Beside Her

162 25 10
                                    

Anna menunggu kedatangan Sendra yang membuatnya begitu cemas. Bahkan Anna sendiri tak yakin kalau Sendra akan datang ke tempatnya. Namun, tebakan Anna meleset sebab Sendra menghubunginya melalui chat messenger.

Sendra.

Anna
Aku udah sampe di depan kosan
Tapi aku gk bisa masuk
Lebih baik di depan saja.

Ketika Anna membaca itu, ia langsung bergegas untuk keluar dan menghampiri Sendra. Lelaki itu duduk di kursi depan kosan. Angin malam biasanya cukup dingin sampai membuat Anna menggunakan jaket, tetapi Sendra hanya menggunakan kaos yang terlihat tipis dengan celana panjangnya. Sendra meninggalkan jaketnya di dalam mobil.

"Sen," panggil Anna saat melihat Sendra yang menunduk. Sendra langsung mendongak dan tersenyum. Matanya sembab, hidungnya merah, wajahnya nampak lebih kusut. Ini semua pertanda bahwa betul jika Sendra sedang tidak baik-baik saja. Anna langsung mengambil posisi duduk di samping Sendra.

"Terima kasih, Anna," ujar Sendra sambil menunduk. Ia merasa malu karena datang dengan penampilan seperti ini, padahal Anna tak peduli dengan itu.

Anna hanya diam. Ia menatap langit yang masih gelap dan dipenuhi bintang-bintang berkilauan. Seharusnya ini jadi malam yang cerah dan dapat mengisi kekosongan hati ini. Namun, sayangnya Sendra malah merasa kosong dan gelap.

"Ada masalah lagi?" celetuk Anna membuat Sendra mendongak lagi dan mereka saling bertatapan.

"Yah, begitulah," jawab Sendra kemudian menghela nafas panjang. "Mama masuk rumah sakit lagi," lanjutnya.

Anna tahu kondisi ibunya Sendra jauh sebelum mereka bertemu lagi. "Kenapa kamu malah ke sini?" tanya Anna.

"Mama masuk rumah sakit karena aku, Na," ujar Sendra lirih.

Mendengarnya begitu menyakitkan.

"Aku...aku gak berniat bikin mama masuk rumah sakit, tapi apa salahnya aku berusaha membela diri? Berusaha mengutarakan semua isi hatiku selama ini?"

Iya, Sendra memang hanya ingin membela dirinya.

"Aku...capek, Na," lanjut Sendra menunjukkan bahwa dirinya memang sangat lelah.
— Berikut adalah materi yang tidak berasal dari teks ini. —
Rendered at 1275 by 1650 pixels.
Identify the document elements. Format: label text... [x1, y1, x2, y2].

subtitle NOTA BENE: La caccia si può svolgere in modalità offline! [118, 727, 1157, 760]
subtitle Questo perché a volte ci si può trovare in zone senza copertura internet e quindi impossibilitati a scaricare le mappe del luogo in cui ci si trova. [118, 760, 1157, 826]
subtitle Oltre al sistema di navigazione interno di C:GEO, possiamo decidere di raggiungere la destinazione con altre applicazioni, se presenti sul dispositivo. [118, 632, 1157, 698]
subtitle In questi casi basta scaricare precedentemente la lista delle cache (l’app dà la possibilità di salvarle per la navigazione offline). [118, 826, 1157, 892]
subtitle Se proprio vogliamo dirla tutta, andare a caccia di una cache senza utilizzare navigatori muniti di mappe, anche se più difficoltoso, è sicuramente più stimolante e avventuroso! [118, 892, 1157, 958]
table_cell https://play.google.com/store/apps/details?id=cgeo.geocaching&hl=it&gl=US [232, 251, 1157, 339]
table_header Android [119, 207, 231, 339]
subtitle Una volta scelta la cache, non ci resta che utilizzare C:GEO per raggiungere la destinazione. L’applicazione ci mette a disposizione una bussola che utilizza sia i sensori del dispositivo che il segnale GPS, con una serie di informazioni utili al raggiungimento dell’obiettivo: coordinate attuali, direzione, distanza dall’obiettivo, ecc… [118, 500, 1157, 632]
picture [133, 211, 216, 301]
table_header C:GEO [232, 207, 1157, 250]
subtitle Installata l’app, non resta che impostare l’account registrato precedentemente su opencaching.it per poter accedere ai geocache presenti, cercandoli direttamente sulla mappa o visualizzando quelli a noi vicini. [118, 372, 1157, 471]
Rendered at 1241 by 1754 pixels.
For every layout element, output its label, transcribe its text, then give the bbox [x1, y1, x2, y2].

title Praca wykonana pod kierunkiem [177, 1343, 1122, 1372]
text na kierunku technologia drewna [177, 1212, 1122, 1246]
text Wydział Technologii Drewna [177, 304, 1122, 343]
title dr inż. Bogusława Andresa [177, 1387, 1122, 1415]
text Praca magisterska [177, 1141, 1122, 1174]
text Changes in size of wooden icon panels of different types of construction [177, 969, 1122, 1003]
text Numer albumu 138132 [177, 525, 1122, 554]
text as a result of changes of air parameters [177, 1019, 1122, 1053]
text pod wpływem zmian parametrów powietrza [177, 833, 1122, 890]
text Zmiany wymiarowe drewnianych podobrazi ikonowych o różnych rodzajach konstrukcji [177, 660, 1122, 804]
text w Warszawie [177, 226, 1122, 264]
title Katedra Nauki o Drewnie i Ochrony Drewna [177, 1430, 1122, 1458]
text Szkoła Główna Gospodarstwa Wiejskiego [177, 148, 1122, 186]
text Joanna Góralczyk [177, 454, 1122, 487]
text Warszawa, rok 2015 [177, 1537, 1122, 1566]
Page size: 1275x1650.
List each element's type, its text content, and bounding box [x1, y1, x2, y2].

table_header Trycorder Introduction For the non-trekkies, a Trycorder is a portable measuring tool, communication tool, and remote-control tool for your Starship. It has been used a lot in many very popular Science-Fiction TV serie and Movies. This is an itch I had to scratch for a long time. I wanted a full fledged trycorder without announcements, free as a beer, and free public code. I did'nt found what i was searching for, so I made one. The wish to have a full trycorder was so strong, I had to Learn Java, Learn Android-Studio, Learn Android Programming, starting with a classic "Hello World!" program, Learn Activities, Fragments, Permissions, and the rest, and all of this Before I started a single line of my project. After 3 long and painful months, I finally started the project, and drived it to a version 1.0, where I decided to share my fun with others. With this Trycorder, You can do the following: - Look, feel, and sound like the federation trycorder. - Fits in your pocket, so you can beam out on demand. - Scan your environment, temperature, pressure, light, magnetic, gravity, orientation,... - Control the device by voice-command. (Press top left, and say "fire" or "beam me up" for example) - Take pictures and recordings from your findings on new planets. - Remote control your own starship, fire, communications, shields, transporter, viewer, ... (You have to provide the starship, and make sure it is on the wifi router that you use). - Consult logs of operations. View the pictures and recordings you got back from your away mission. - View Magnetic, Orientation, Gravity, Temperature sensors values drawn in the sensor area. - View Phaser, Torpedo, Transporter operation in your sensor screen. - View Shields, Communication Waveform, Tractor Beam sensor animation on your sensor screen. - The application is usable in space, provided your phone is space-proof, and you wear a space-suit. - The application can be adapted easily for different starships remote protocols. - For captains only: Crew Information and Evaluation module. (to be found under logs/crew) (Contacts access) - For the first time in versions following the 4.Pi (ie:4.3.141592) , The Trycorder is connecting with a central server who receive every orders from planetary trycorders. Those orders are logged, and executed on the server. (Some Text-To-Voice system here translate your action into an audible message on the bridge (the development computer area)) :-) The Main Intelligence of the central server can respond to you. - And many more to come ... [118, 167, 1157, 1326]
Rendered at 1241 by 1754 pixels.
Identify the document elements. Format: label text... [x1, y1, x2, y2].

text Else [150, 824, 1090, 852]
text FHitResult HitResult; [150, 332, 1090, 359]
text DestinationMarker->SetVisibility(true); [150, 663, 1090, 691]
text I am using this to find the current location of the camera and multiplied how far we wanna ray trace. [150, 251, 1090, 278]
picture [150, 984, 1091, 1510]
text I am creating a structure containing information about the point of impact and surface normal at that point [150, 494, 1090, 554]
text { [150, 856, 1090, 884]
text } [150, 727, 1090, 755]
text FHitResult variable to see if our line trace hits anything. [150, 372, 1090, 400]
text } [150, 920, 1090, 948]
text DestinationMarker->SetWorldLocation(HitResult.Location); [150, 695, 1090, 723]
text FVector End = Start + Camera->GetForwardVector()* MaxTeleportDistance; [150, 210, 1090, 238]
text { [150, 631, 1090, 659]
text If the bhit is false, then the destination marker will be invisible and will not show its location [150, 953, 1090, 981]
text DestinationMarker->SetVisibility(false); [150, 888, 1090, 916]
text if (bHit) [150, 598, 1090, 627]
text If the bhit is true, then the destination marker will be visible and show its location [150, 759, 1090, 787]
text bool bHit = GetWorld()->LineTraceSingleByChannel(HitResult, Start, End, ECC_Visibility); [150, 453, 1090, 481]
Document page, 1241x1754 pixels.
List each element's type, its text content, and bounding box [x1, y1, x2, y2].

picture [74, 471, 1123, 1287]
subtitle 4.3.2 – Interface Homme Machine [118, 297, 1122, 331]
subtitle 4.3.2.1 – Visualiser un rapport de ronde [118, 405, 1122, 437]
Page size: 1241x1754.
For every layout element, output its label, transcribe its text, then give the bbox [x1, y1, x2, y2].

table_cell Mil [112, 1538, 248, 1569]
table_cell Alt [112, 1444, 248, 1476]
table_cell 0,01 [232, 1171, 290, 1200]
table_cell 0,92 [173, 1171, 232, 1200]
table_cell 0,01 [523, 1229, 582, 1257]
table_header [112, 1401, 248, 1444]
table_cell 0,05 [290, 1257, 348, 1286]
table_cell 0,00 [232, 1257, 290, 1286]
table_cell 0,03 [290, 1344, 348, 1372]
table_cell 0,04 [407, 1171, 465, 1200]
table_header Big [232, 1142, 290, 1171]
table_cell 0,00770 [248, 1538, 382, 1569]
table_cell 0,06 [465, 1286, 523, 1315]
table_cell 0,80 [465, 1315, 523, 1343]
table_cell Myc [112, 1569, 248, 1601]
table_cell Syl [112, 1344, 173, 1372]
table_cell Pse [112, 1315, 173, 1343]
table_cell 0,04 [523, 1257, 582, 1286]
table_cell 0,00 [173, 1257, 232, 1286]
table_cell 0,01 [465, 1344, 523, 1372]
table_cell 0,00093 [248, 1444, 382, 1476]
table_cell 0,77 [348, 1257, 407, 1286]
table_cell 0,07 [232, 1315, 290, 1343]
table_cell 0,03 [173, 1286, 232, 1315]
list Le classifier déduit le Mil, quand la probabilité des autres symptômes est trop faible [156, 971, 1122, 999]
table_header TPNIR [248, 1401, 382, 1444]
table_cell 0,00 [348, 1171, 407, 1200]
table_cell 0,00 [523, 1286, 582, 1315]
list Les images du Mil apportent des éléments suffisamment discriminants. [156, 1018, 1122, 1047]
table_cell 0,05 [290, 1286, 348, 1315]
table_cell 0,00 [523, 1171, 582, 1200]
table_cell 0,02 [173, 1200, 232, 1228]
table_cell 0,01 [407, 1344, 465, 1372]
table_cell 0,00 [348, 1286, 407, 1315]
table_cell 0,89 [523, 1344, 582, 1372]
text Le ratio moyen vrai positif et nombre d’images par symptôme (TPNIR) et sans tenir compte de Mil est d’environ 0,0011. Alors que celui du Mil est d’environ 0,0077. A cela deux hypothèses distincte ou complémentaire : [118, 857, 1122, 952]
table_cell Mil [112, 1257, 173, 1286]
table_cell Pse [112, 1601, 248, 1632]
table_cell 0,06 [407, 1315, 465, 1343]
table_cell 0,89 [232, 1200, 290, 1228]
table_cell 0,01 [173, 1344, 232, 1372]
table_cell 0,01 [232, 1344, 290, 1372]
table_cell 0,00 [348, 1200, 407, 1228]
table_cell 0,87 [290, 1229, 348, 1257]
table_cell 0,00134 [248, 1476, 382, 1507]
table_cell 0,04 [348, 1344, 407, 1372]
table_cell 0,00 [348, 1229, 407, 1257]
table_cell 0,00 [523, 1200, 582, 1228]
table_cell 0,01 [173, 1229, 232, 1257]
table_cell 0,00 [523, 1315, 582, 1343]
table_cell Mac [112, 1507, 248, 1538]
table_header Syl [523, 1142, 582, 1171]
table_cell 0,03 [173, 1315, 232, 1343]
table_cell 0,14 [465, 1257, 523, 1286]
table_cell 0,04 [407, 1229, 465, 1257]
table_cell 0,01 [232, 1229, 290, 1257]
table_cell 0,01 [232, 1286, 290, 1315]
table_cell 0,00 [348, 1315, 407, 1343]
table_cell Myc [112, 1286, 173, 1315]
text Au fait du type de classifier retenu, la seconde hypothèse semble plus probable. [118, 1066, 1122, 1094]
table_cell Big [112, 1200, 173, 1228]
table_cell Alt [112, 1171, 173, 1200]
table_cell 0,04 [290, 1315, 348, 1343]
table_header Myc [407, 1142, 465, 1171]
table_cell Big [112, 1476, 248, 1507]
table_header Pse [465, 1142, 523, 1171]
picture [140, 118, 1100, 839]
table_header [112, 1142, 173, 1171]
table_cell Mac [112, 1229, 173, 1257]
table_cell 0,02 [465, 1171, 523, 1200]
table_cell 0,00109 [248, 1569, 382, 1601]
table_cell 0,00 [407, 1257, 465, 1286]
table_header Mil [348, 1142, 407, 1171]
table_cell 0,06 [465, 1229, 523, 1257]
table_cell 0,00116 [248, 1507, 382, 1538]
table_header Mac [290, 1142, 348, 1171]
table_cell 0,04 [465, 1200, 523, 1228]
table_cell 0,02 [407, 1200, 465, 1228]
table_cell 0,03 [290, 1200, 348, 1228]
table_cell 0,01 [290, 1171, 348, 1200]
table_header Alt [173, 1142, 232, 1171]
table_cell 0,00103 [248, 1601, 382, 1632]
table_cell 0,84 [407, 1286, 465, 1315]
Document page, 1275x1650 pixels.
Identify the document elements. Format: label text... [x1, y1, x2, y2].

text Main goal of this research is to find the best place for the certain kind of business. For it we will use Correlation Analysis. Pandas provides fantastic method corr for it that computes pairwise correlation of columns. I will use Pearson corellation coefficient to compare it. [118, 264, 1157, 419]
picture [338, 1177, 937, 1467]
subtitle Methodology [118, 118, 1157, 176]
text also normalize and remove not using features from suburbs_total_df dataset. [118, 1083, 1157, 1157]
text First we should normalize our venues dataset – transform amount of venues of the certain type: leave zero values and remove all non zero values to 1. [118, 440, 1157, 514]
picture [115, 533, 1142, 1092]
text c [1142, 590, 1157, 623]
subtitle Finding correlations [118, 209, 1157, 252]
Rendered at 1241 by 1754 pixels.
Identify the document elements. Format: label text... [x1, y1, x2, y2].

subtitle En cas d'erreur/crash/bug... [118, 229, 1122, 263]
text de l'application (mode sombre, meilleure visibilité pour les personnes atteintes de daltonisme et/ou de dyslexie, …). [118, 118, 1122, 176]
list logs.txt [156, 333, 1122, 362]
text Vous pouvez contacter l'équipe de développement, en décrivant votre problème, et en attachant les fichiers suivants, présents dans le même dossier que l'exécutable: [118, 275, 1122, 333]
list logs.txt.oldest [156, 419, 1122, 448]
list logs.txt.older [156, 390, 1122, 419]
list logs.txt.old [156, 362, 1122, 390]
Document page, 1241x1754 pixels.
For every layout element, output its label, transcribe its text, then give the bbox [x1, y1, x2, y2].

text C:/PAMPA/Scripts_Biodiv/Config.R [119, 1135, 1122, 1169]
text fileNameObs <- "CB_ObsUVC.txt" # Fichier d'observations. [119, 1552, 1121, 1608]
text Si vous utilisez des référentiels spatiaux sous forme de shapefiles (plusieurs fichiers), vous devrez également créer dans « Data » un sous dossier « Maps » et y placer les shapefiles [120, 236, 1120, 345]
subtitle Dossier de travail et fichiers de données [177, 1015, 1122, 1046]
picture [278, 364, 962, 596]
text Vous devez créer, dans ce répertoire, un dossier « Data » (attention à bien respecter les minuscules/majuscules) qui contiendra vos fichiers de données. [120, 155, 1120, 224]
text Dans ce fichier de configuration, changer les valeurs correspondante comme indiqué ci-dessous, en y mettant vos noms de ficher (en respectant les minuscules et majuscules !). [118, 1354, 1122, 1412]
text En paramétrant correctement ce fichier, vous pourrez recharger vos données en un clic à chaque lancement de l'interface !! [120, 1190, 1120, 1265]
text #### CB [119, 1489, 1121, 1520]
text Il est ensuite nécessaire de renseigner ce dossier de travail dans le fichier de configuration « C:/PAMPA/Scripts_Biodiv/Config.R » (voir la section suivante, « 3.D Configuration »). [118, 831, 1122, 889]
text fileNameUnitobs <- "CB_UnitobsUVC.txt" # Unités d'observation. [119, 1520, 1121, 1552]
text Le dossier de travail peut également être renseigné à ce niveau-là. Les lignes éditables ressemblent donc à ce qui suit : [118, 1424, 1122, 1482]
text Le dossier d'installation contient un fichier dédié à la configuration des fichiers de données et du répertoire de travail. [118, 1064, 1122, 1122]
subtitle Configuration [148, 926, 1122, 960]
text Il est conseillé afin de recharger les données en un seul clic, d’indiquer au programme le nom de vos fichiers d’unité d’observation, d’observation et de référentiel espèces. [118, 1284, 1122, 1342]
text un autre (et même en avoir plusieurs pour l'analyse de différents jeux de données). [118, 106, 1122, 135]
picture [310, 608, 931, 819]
"Sendra," mereka kembali bertatapan. Anna menggenggam tangan Sendra, berusaha menguatkan lelaki itu. "Aku tau kamu sudah mencoba sekeras mungkin untuk menjalani semuanya dengan ikhlas. Tapi ada waktunya manusia bisa lelah, kan? Dan kamu sedang lelah, Sendra," lanjut Anna menjelaskan.

Sendra hanya terdiam mendengarkan Anna.

"Tapi, Sen, bukan berarti ketika kamu lelah, kamu bisa menunjukkan semua emosimu. Aku tau kamu kuat, kamu bisa menahan sedikit saja emosi dalam hatimu. Tahan sebentar untuk ibumu."

"Aku sudah berusaha sebisa mungkin, Anna. Tapi semuanya meledak begitu saja."

"Pasti ini sangat berat dan menyakitkan buatmu," ujar Anna.

"Iya, bisa dibilang begitu," balas Sendra pelan.

"Sen, kenapa dengan wajahmu?"

Sendra terpaku kaku.

"Siapa yang mukulin kamu?" tanya Anna.

Tenggorokan Sendra rasanya tercekat untuk menjawabnya.

Anna mendengkus, "kamu gak perlu bilang kalo gak mau. Sebentar, ya, aku ambilin salep untuk luka lebam ini," ujar Anna lalu beranjak dari sana.

Ternyata, Anna adalah wujud cinta yang didambakan Sendra selama ini. Kasih sayang dan cinta yang Sendra rasakan dari Anna, semuanya itu tak bisa ia dapatkan di keluarganya bahkan sejak ia kecil. Berada di samping Anna membuatnya jadi lebih tenang saat ini.